(Stored data entries)
——

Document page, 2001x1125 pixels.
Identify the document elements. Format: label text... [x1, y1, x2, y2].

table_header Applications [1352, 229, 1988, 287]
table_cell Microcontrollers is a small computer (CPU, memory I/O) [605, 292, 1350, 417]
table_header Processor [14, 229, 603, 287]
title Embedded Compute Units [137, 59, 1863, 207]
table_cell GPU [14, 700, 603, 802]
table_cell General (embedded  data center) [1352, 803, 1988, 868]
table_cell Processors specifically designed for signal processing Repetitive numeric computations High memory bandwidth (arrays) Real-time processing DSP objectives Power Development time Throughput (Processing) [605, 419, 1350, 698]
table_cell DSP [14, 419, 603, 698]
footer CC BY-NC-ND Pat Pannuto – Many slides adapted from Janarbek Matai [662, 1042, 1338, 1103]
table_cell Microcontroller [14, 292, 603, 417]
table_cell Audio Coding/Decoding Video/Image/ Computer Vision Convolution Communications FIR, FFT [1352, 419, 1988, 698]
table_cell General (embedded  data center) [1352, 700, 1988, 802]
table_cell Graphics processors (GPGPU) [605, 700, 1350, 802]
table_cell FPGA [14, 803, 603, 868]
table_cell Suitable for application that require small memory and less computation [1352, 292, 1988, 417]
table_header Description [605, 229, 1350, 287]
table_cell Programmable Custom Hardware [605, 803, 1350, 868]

——

(WORK ORDER) In the records above, which lines hold the string "center"? Copy each one.

(RESPONSE AREA)
table_cell General (embedded  data center) [1352, 803, 1988, 868]
table_cell General (embedded  data center) [1352, 700, 1988, 802]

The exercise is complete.